Data provided:
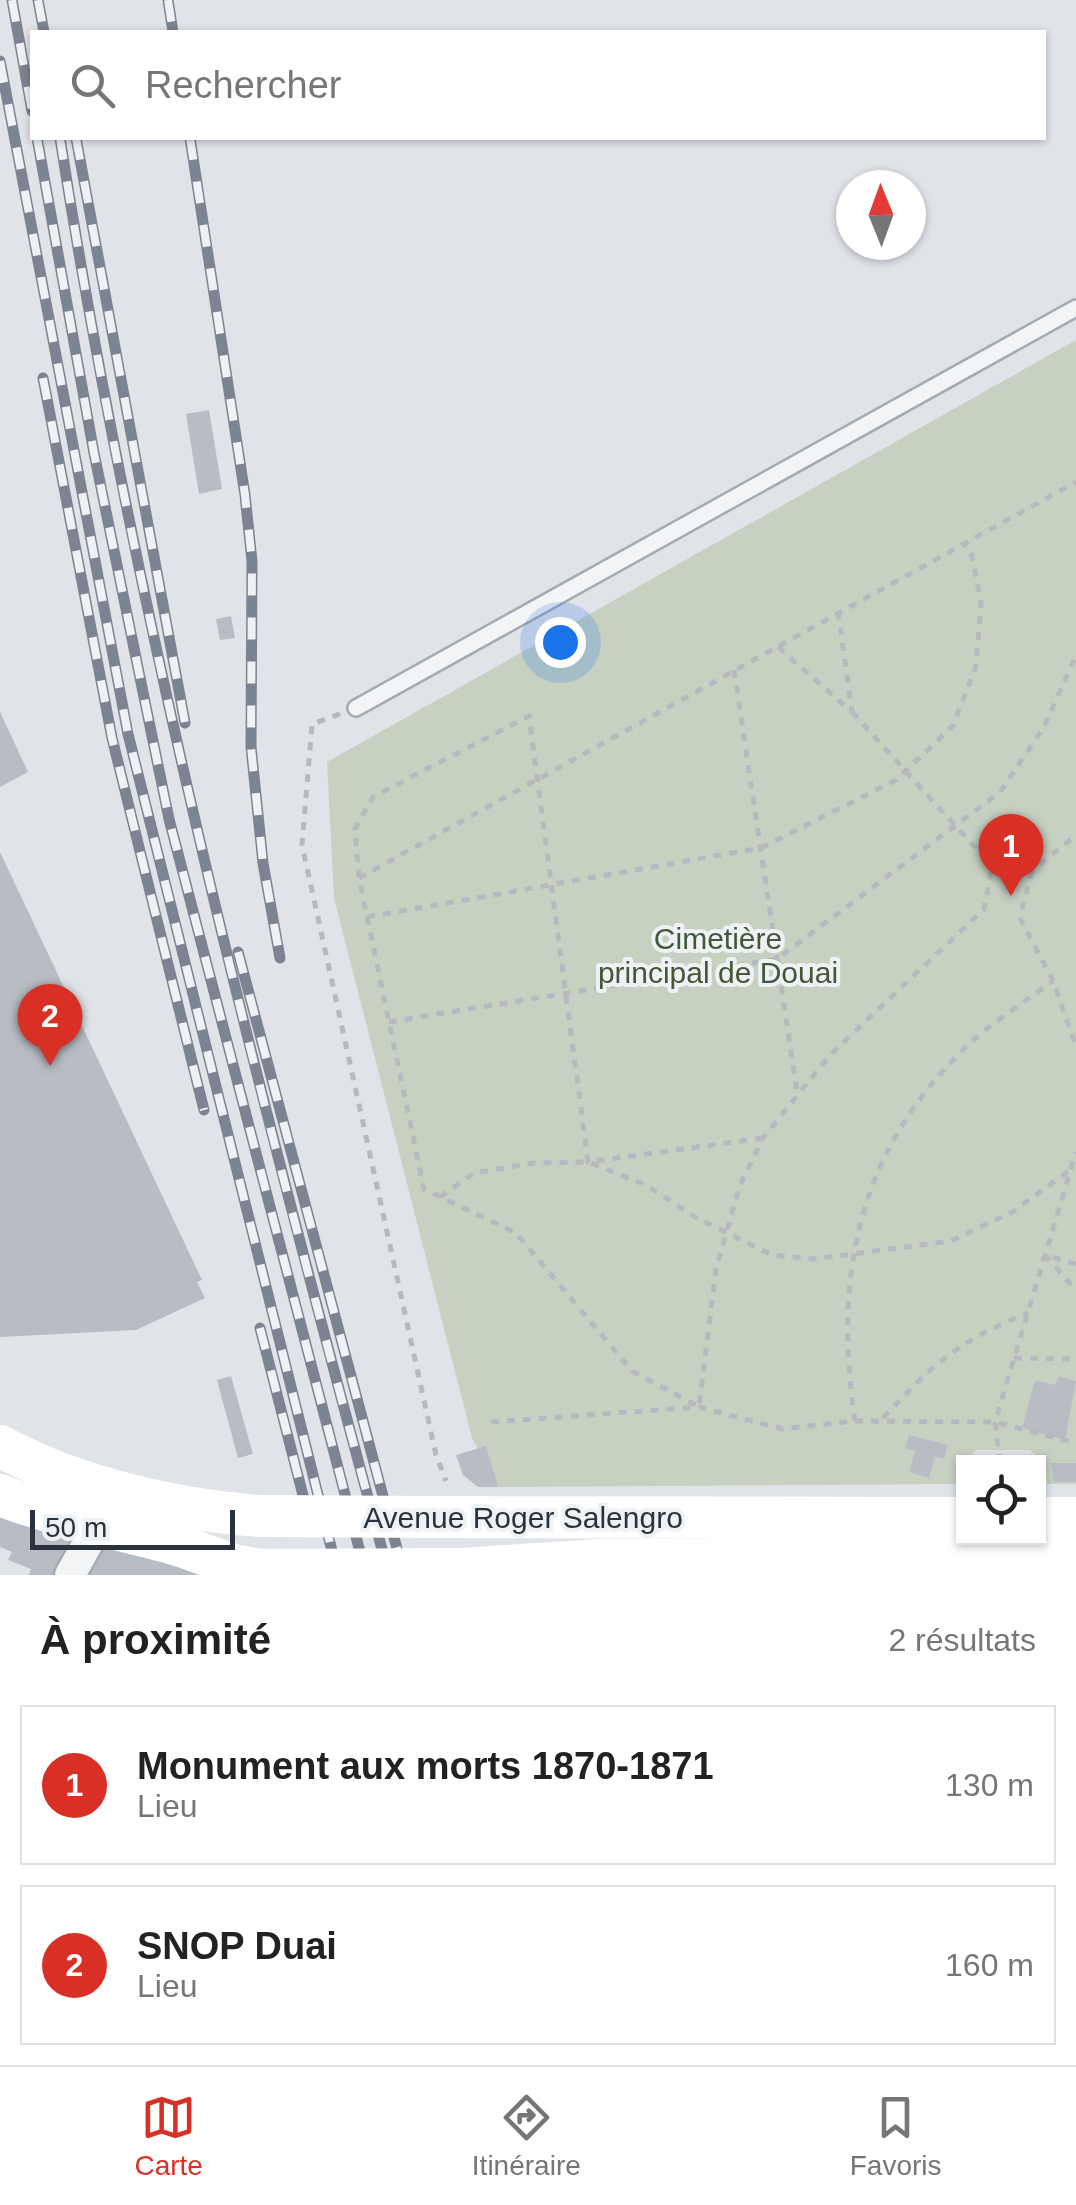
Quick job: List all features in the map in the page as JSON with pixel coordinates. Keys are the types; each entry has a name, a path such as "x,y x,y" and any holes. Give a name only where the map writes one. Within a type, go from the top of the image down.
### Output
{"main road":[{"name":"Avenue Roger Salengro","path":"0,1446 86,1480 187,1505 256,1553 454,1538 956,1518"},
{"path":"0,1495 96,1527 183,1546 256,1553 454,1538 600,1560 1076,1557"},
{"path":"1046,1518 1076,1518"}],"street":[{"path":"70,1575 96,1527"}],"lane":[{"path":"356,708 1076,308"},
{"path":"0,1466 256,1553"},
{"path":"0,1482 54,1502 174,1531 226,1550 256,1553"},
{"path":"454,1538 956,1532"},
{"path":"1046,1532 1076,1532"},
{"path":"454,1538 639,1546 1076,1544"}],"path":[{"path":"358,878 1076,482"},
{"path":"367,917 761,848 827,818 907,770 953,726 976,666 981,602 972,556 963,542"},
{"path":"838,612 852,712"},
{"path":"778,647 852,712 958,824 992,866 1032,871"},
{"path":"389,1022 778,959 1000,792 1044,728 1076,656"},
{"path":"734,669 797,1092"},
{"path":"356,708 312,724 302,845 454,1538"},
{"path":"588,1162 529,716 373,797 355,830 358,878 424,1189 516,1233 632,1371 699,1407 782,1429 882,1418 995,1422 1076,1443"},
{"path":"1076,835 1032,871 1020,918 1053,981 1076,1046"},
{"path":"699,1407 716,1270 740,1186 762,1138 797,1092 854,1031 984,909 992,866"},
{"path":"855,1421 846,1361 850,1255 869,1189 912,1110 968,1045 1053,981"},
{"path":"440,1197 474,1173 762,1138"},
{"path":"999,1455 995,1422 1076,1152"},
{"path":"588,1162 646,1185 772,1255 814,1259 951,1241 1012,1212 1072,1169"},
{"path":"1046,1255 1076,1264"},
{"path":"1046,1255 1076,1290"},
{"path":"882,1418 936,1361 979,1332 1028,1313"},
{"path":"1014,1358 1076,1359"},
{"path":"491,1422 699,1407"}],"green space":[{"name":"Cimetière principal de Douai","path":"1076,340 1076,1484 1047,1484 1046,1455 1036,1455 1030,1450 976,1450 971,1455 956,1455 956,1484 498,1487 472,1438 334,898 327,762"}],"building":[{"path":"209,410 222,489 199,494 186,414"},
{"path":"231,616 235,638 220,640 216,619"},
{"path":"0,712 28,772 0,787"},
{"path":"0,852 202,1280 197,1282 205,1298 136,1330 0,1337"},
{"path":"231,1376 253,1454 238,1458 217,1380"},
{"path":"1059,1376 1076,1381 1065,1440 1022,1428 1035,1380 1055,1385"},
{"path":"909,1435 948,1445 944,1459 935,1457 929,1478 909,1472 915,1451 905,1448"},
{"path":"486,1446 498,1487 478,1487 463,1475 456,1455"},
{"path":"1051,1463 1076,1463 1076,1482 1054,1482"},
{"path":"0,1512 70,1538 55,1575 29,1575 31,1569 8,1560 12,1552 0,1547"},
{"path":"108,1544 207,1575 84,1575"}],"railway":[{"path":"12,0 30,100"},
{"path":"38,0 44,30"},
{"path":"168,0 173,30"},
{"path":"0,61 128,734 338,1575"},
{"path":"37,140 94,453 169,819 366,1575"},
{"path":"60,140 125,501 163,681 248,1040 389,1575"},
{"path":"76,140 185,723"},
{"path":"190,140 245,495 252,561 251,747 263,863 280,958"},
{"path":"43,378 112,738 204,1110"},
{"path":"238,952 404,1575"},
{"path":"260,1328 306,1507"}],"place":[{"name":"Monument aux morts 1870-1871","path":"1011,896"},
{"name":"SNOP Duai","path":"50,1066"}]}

Exercise description: With images excluded, write the records above out again exactly.

Output of the task:
Quick job: List all features in the map in the page as JSON with pixel coordinates. Keys are the types; each entry has a name, a path such as "x,y x,y" and any holes. Give a name only where the map writes one. Within a type, go from the top of the image down.
### Output
{"main road":[{"name":"Avenue Roger Salengro","path":"0,1446 86,1480 187,1505 256,1553 454,1538 956,1518"},
{"path":"0,1495 96,1527 183,1546 256,1553 454,1538 600,1560 1076,1557"},
{"path":"1046,1518 1076,1518"}],"street":[{"path":"70,1575 96,1527"}],"lane":[{"path":"356,708 1076,308"},
{"path":"0,1466 256,1553"},
{"path":"0,1482 54,1502 174,1531 226,1550 256,1553"},
{"path":"454,1538 956,1532"},
{"path":"1046,1532 1076,1532"},
{"path":"454,1538 639,1546 1076,1544"}],"path":[{"path":"358,878 1076,482"},
{"path":"367,917 761,848 827,818 907,770 953,726 976,666 981,602 972,556 963,542"},
{"path":"838,612 852,712"},
{"path":"778,647 852,712 958,824 992,866 1032,871"},
{"path":"389,1022 778,959 1000,792 1044,728 1076,656"},
{"path":"734,669 797,1092"},
{"path":"356,708 312,724 302,845 454,1538"},
{"path":"588,1162 529,716 373,797 355,830 358,878 424,1189 516,1233 632,1371 699,1407 782,1429 882,1418 995,1422 1076,1443"},
{"path":"1076,835 1032,871 1020,918 1053,981 1076,1046"},
{"path":"699,1407 716,1270 740,1186 762,1138 797,1092 854,1031 984,909 992,866"},
{"path":"855,1421 846,1361 850,1255 869,1189 912,1110 968,1045 1053,981"},
{"path":"440,1197 474,1173 762,1138"},
{"path":"999,1455 995,1422 1076,1152"},
{"path":"588,1162 646,1185 772,1255 814,1259 951,1241 1012,1212 1072,1169"},
{"path":"1046,1255 1076,1264"},
{"path":"1046,1255 1076,1290"},
{"path":"882,1418 936,1361 979,1332 1028,1313"},
{"path":"1014,1358 1076,1359"},
{"path":"491,1422 699,1407"}],"green space":[{"name":"Cimetière principal de Douai","path":"1076,340 1076,1484 1047,1484 1046,1455 1036,1455 1030,1450 976,1450 971,1455 956,1455 956,1484 498,1487 472,1438 334,898 327,762"}],"building":[{"path":"209,410 222,489 199,494 186,414"},
{"path":"231,616 235,638 220,640 216,619"},
{"path":"0,712 28,772 0,787"},
{"path":"0,852 202,1280 197,1282 205,1298 136,1330 0,1337"},
{"path":"231,1376 253,1454 238,1458 217,1380"},
{"path":"1059,1376 1076,1381 1065,1440 1022,1428 1035,1380 1055,1385"},
{"path":"909,1435 948,1445 944,1459 935,1457 929,1478 909,1472 915,1451 905,1448"},
{"path":"486,1446 498,1487 478,1487 463,1475 456,1455"},
{"path":"1051,1463 1076,1463 1076,1482 1054,1482"},
{"path":"0,1512 70,1538 55,1575 29,1575 31,1569 8,1560 12,1552 0,1547"},
{"path":"108,1544 207,1575 84,1575"}],"railway":[{"path":"12,0 30,100"},
{"path":"38,0 44,30"},
{"path":"168,0 173,30"},
{"path":"0,61 128,734 338,1575"},
{"path":"37,140 94,453 169,819 366,1575"},
{"path":"60,140 125,501 163,681 248,1040 389,1575"},
{"path":"76,140 185,723"},
{"path":"190,140 245,495 252,561 251,747 263,863 280,958"},
{"path":"43,378 112,738 204,1110"},
{"path":"238,952 404,1575"},
{"path":"260,1328 306,1507"}],"place":[{"name":"Monument aux morts 1870-1871","path":"1011,896"},
{"name":"SNOP Duai","path":"50,1066"}]}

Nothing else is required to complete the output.